A single hardwired model is a liability you can't switch out of
AI now writes a growing share of compliance content — but most tools hardwire you to one provider. When that provider changes terms, raises prices, or drops off your approved-vendor list, you have no fallback and no clean way to switch.
The credentials behind that AI are often unmanaged.

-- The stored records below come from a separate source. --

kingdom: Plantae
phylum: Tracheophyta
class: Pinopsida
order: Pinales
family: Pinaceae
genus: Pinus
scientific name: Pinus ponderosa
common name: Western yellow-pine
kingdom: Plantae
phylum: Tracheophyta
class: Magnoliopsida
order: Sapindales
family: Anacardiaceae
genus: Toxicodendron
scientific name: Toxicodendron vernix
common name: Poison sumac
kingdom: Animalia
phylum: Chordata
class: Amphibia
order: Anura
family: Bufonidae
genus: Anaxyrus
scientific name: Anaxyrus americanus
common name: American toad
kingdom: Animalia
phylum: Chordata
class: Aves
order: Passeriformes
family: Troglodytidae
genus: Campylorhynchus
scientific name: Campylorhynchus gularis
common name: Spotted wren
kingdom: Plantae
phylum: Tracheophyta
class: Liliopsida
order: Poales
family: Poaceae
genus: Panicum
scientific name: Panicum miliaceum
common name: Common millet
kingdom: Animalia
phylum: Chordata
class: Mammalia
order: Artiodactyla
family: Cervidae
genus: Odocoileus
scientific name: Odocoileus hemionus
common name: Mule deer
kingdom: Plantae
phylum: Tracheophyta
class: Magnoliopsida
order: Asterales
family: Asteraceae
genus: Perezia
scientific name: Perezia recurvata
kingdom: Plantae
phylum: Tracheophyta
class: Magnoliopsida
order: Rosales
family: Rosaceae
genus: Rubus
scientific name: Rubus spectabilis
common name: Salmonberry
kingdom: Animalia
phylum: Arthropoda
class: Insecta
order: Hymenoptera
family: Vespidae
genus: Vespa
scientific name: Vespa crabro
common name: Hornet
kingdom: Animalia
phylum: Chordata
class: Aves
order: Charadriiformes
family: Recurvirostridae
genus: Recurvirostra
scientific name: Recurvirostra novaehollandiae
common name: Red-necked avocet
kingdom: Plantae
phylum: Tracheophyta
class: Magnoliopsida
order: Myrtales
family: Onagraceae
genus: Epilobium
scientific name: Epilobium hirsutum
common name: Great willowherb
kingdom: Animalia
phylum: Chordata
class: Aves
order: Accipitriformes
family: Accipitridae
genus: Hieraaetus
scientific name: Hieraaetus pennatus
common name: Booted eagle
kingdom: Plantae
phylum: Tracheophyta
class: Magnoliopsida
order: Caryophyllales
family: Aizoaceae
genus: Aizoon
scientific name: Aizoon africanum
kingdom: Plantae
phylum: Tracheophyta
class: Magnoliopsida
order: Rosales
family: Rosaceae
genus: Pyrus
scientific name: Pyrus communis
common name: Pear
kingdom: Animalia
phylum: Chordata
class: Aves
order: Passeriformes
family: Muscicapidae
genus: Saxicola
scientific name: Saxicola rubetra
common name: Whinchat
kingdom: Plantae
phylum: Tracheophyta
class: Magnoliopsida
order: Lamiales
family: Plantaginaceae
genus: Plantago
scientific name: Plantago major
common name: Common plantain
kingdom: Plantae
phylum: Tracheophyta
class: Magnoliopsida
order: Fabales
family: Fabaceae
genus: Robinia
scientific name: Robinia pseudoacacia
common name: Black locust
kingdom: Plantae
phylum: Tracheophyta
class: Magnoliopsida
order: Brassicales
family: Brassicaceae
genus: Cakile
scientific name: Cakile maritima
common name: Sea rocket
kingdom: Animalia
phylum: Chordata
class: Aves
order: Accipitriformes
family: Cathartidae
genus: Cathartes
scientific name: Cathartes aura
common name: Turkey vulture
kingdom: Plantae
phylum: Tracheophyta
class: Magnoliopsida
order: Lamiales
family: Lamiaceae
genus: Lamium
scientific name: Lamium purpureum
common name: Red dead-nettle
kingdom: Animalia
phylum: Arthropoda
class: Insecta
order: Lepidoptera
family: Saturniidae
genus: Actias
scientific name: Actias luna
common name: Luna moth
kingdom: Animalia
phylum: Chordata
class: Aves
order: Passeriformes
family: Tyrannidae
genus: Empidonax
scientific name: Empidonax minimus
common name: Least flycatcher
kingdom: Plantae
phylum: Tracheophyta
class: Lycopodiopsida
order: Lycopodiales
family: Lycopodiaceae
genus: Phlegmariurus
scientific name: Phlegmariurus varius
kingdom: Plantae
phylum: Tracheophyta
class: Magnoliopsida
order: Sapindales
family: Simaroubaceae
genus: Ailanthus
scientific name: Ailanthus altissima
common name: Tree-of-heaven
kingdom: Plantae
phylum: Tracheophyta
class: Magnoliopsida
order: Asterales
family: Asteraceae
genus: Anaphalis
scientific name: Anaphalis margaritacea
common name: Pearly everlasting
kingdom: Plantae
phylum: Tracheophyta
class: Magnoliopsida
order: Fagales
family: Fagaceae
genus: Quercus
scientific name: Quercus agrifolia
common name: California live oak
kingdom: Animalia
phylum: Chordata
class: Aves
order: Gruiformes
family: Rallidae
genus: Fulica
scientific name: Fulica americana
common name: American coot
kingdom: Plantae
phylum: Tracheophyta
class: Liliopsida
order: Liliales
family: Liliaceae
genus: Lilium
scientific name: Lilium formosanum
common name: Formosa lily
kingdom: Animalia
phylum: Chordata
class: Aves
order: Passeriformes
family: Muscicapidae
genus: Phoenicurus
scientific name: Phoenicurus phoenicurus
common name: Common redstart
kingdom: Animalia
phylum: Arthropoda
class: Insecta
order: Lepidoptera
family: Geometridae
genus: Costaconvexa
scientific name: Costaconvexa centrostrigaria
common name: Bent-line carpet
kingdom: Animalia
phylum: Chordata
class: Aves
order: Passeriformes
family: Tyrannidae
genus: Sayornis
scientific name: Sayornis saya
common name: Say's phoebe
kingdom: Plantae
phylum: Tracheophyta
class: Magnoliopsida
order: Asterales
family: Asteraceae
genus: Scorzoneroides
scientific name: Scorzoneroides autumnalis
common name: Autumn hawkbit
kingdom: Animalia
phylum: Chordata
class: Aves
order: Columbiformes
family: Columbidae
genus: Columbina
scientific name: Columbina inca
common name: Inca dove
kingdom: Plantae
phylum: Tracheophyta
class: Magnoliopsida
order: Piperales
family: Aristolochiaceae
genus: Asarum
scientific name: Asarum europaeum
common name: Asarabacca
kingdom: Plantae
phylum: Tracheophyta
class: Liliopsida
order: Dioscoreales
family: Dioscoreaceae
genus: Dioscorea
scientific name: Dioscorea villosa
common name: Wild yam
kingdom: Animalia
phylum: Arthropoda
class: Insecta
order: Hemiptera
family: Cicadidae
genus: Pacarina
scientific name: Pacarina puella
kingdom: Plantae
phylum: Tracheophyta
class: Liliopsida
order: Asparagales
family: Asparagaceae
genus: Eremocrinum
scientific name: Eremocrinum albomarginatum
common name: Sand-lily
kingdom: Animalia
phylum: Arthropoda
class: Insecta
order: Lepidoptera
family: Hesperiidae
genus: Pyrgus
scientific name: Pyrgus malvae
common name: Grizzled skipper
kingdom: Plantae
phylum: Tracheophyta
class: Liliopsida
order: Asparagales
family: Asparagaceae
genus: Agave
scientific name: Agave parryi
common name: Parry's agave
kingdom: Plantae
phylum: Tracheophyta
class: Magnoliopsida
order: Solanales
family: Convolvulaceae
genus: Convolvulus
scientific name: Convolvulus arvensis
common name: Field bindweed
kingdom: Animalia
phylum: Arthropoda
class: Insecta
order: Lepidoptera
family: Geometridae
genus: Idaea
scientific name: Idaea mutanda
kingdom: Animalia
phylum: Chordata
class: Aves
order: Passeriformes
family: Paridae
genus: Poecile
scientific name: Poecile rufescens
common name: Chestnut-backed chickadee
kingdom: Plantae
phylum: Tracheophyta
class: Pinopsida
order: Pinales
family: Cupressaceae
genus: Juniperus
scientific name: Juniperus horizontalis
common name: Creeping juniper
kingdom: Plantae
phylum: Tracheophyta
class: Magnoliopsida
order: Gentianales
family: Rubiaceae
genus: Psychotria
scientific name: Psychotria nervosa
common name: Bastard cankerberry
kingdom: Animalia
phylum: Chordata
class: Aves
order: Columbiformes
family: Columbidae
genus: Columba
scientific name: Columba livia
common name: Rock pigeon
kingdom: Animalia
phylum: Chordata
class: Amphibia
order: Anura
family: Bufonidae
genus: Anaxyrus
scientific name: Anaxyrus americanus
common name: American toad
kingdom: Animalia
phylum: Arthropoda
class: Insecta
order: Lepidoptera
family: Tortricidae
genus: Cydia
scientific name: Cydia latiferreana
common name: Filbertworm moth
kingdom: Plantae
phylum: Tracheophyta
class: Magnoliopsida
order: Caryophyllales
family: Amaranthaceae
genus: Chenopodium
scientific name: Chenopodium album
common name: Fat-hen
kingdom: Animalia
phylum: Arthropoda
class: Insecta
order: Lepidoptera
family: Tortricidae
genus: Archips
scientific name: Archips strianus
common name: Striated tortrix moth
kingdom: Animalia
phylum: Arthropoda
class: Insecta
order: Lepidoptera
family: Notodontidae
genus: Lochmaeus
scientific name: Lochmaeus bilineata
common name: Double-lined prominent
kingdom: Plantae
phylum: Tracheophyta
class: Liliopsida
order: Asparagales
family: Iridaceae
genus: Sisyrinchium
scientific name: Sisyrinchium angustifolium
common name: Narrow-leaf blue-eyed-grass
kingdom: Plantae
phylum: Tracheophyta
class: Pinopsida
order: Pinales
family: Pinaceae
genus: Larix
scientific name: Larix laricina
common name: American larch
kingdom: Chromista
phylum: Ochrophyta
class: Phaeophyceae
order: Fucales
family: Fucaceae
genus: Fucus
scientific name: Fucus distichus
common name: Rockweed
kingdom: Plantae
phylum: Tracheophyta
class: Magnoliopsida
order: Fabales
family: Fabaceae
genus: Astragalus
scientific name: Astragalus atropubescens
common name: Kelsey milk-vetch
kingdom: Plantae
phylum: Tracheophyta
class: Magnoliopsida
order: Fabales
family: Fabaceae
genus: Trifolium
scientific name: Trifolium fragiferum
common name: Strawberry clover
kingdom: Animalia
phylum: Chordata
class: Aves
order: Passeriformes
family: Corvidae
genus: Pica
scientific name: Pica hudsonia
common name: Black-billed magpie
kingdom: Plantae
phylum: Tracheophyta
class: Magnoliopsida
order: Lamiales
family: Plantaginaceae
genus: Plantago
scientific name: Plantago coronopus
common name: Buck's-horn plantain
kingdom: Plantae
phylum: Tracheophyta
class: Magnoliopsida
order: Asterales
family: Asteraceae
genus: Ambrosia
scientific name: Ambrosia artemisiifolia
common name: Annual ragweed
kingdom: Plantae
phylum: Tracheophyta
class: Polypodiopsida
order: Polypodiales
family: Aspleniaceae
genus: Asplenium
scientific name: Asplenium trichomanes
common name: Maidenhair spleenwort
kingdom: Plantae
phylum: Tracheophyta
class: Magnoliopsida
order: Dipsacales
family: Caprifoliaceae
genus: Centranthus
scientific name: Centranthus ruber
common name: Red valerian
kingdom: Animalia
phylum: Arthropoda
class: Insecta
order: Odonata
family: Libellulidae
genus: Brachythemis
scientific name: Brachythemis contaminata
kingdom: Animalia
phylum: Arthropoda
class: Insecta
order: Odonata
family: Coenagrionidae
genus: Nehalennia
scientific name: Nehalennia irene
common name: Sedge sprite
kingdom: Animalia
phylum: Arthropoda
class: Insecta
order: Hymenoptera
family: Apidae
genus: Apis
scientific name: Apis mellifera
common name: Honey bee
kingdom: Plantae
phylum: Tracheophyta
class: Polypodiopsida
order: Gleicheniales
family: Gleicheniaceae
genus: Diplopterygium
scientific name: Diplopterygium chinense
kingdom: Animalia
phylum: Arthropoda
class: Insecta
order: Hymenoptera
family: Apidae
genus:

API keys sit in plaintext config, token spend runs uncapped, and no one can say which model touched which record.
Meanwhile your team still drafts policies, registers, and assessments from a blank page — the slowest, least defensible way to produce documentation an auditor will read.
What you can do with the Multi-Provider AI Assistant
- Choose the provider per company — Anthropic, OpenAI, Google, or AWS Bedrock.
- Store provider credentials encrypted at rest, with Bedrock inference-profile resolution handled for you.
- Set token limits per model — context window and max output — from a central catalog.
- Run AI work through a background job queue so generation never blocks the app.
- Auto-complete form fields with AI-assisted drafting mapped to industry-specific capabilities.
What it delivers to your program
- No single-vendor dependency — switch providers per tenant if pricing, terms, or approval status change, with no platform migration.
- Credential and cost control you can defend — keys held encrypted, token ceilings enforced centrally, so AI spend stays predictable.
- Faster first drafts — policies, records, and assessments start pre-filled, freeing your team for review and sign-off.
- Stable performance under load — queued AI jobs keep day-to-day work responsive while content generates in the background.
Built for compliance
This feature is about how AI is operated inside your compliance program — provider choice, credential handling, and cost control — rather than a specific regulatory article.
| What DPMS does | Maps to | How |
|---|---|---|
| Stores provider credentials encrypted | Secure handling of AI access secrets | Encryption at rest with per-company credential scoping |
| Enforces per-model token limits | Controlled, predictable AI usage | Central catalog defining context window and max output per model |
| Lets you select the provider per tenant | Provider governance and exit options | Anthropic, OpenAI, Google, or AWS Bedrock chosen per company |
| Processes AI work via a job queue | Reliable, isolated AI execution | Asynchronous background queue with per-job status tracking |
Why Priverion
Unlike general-purpose tools that hardcode one model, the assistant is pluggable — four providers, selectable per company — so your AI strategy isn't tied to a single vendor's roadmap or pricing.
And it lives inside one unified privacy and InfoSec platform. The same assistant that drafts a policy can auto-complete a record or assessment, with credentials and token limits governed centrally instead of scattered across point tools. The control over how AI runs is the differentiator.